Advanced Computer Software Group downplayed the data leak
Justin Young, director of security and compliance at Advanced, said the information revealed in the data leak was of public domain and published by Companies House. He added that some of the fields were blank and the rest contained only the first three letters. Young said sensitive information such as business email addresses, passwords, and security verification responses had been left out. The director of security also said the passwords were in hashed form and there was very little discernable information from the legal documents exposed in the data leak. His company has not reported the data leak to the ICO citing independent legal advice and the nature of the data compromised.
After TurgenSec established the database belonged to Advanced and tried to make contacts with the owners of the database, the software company was unresponsive. Advanced later sent a written statement informing the cybersecurity firm that it had no right to associate the data leak with the company’s name.

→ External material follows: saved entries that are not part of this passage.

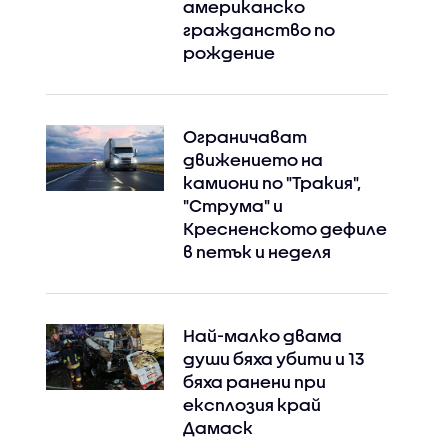
американско
гражданство по
рождение
Ограничават
движението на
камиони по "Тракия",
"Струма" и
Кресненското дефиле
в петък и неделя
Най-малко двама
души бяха убити и 13
бяха ранени при
експлозия край
Дамаск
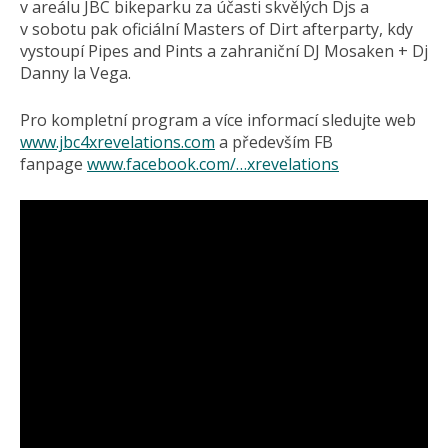
v areálu JBC bikeparku za účasti skvělých Djs a
v sobotu pak oficiální Masters of Dirt afterparty, kdy
vystoupí Pipes and Pints a zahraniční DJ Mosaken + Dj
Danny la Vega.
Pro kompletní program a více informací sledujte web
www.jbc4xrevelations.com
a především FB
fanpage
www.facebook.com/…xrevelations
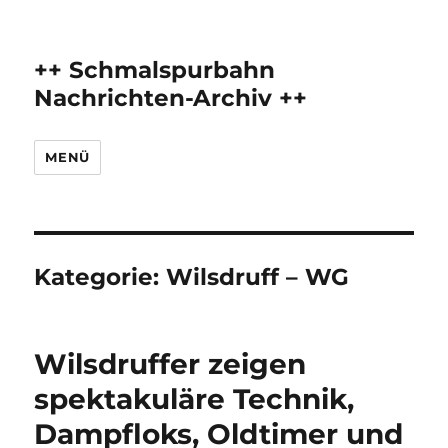
++ Schmalspurbahn
Nachrichten-Archiv ++
MENÜ
Kategorie:
Wilsdruff – WG
Wilsdruffer zeigen
spektakuläre Technik,
Dampfloks, Oldtimer und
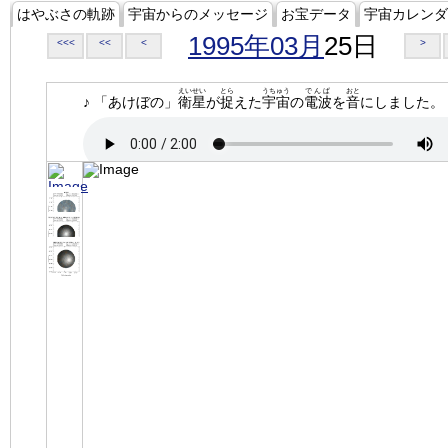
はやぶさの軌跡
宇宙からのメッセージ
お宝データ
宇宙カレンダ
1995年03月
25日
<<<
<<
<
>
えいせい
とら
うちゅう
でんぱ
おと
♪ 「あけぼの」
衛星
が
捉
えた
宇宙
の
電波
を
音
にしました。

Despite the rebuff by Advanced, it is unlikely law firms could publish legal documents including hashed passwords or first three letters of security responses. The first three letters are highly discernable, especially when it involves places and names. It could also give hackers hints about the possible names, thus making it easy to perform brute force attacks. However, both Advanced and the law firms affected would possibly like the information leak to remain discreet to avoid breaking the trust of their clients.
Update (May 19, 2020): Removed Linklaters from list of affected law firms. A spokeswoman for Linklaters said the firm had only ever accessed a demonstration version of the affected service and that no client data had been used nor had the firm lost any sensitive or confidential data as a result of this incident.
Update (May 20, 2020): Corrected inaccuracies based on feedback.